** Opening THE INPUT block **

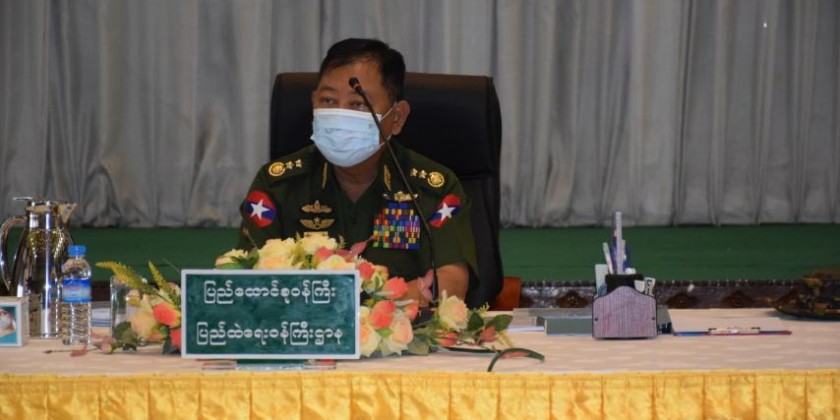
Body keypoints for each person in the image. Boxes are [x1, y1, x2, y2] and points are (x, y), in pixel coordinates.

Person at [238, 38, 478, 306]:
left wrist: (365, 313)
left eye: (357, 104)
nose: (338, 115)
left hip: (399, 331)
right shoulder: (277, 185)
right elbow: (249, 280)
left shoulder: (431, 188)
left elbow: (451, 283)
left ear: (397, 117)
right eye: (328, 100)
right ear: (313, 103)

** Closing THE INPUT block **

Scan the records above for the string "left", then select every line that holds it.

__RESULT__.
left wrist: (365, 313)
left eye: (357, 104)
left hip: (399, 331)
left shoulder: (431, 188)
left elbow: (451, 283)
left ear: (397, 117)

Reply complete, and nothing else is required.